Che Raffaele Lombardo evitasse di rilasciare dichiarazioni prive di contenuto era noto, adesso però il Governatore di Sicilia sta abituando all’attacco, ogni qualvolta lo si interroga su Modica, all’indirizzo dell’Udc e del suo leader, Peppe Drago, Anche il Lombardo entusiasta nel commento post-voto su scala regionale, che ha dato maggior lustro e “potere” al suo movimento, non ha mancato l’occasione per fendere un altro colpo al Drago modicano. “La situazione di Modica rappresenta un’anomalia – ha detto Lombardo -. L’Udc che noi vogliamo nostro alleato ovunque infatti, per delle particolarità locali si accanisce contro di noi. E’ questo un fatto che ci dispiace ed al quale non si poteva e non si può che rispondere, come accaduto a Vittoria (il Sindaco Nicosia è sostenuto dall’alleanza Pd-Mpa, ndr), con una affermazione di autonomia e di dignità.

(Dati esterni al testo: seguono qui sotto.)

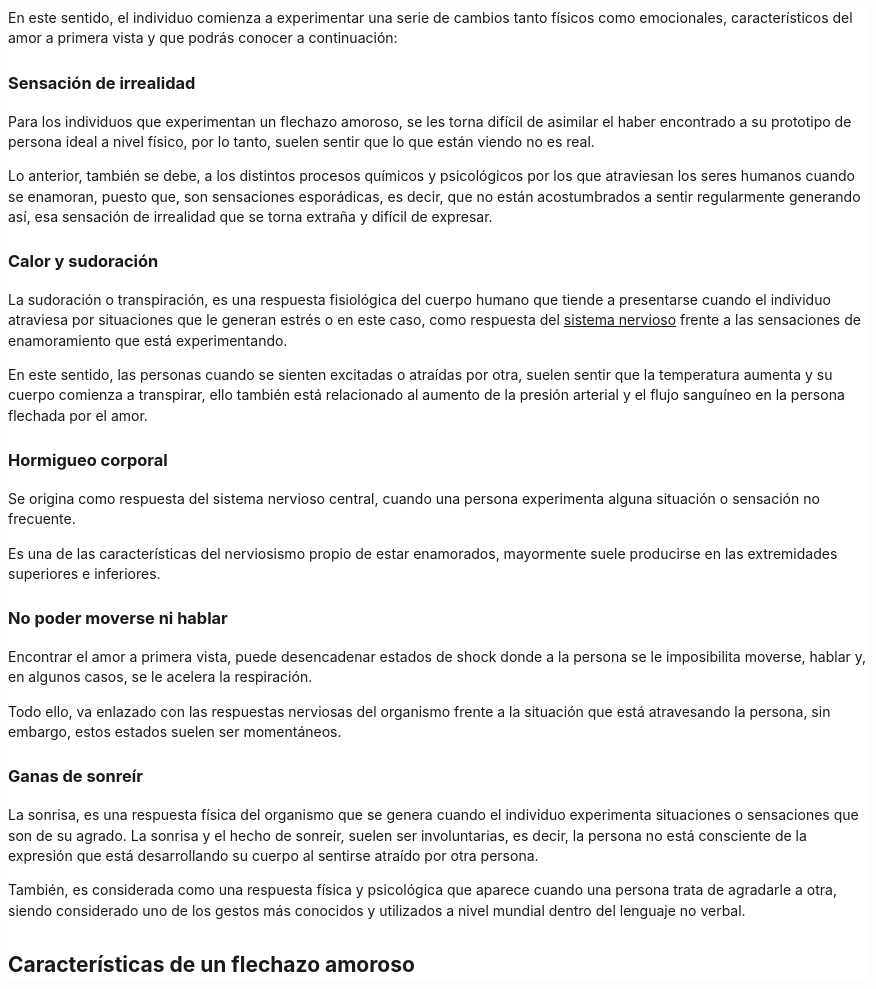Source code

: En este sentido, el individuo comienza a experimentar una serie de cambios tanto físicos como emocionales, característicos del amor a primera vista y que podrás conocer a continuación:

### Sensación de irrealidad

Para los individuos que experimentan un flechazo amoroso, se les torna difícil de asimilar el haber encontrado a su prototipo de persona ideal a nivel físico, por lo tanto, suelen sentir que lo que están viendo no es real.

Lo anterior, también se debe, a los distintos procesos químicos y psicológicos por los que atraviesan los seres humanos cuando se enamoran, puesto que, son sensaciones esporádicas, es decir, que no están acostumbrados a sentir regularmente generando así, esa sensación de irrealidad que se torna extraña y difícil de expresar.

### Calor y sudoración

La sudoración o transpiración, es una respuesta fisiológica del cuerpo humano que tiende a presentarse cuando el individuo atraviesa por situaciones que le generan estrés o en este caso, como respuesta del [sistema nervioso](https://tuinfosalud.com/articulos/partes-del-sistema-nervioso-central) frente a las sensaciones de enamoramiento que está experimentando.

En este sentido, las personas cuando se sienten excitadas o atraídas por otra, suelen sentir que la temperatura aumenta y su cuerpo comienza a transpirar, ello también está relacionado al aumento de la presión arterial y el flujo sanguíneo en la persona flechada por el amor.

### Hormigueo corporal

Se origina como respuesta del sistema nervioso central, cuando una persona experimenta alguna situación o sensación no frecuente. 

Es una de las características del nerviosismo propio de estar enamorados, mayormente suele producirse en las extremidades superiores e inferiores.

### No poder moverse ni hablar

Encontrar el amor a primera vista, puede desencadenar estados de shock donde a la persona se le imposibilita moverse, hablar y, en algunos casos, se le acelera la respiración.

Todo ello, va enlazado con las respuestas nerviosas del organismo frente a la situación que está atravesando la persona, sin embargo, estos estados suelen ser momentáneos.

### Ganas de sonreír

La sonrisa, es una respuesta física del organismo que se genera cuando el individuo experimenta situaciones o sensaciones que son de su agrado. La sonrisa y el hecho de sonreír, suelen ser involuntarias, es decir, la persona no está consciente de la expresión que está desarrollando su cuerpo al sentirse atraído por otra persona.

También, es considerada como una respuesta física y psicológica que aparece cuando una persona trata de agradarle a otra, siendo considerado uno de los gestos más conocidos y utilizados a nivel mundial dentro del lenguaje no verbal.

## Características de un flechazo amoroso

Se così si va avanti – ha proseguito il Presidente della Regione Sicilia -, come io credo, le nostre strade, in sede locale, si allontaneranno, perchè poi – attacca Lombardo – quella dirigenza dell’Udc, a livello locale, credo che vada contando sempre meno”. Parole dure che non mancheranno di scatenare le reazioni da parte degli uomini della “Vela” che, nonostante le “Cassandre”, non sono di certo usciti malconci dalle urne, considerando il dato cumulativo delle due liste Udc e I Popolari. Ma le parole di Raffaele Lombardo avviano anche quella fase di “corteggiamento” con il centrosinistra. Ed Antonello Buscema sa bene quanto importante sia l’eventuale apparentamento con il Movimento per l’Autonomia e la coalizione che ha sostenuto la candidatura a sindaco di Enzo Scarso. “L’importante è però – spiega Antonello Buscema – che non si discuta di un apparentamento volto alla vittoria, quanto alla governabilità. Ciò che è Modica richiede è infatti una amministrazione capace di guidarla in questa fase così delicata. Potremmo – prosegue Buscema – pensare anche di andare da soli e probabilmente anche questa soluzione potrebbe rivelarsi vincente, ma arriveremmo in un consiglio comunale con soli otto consiglieri dalla nostra parte. E’ proprio per garantire la governabilità della città – conclude il candidato sindaco del centrosinistra – che si potrà avviare un eventuale dialogo con le forze autonomiste”.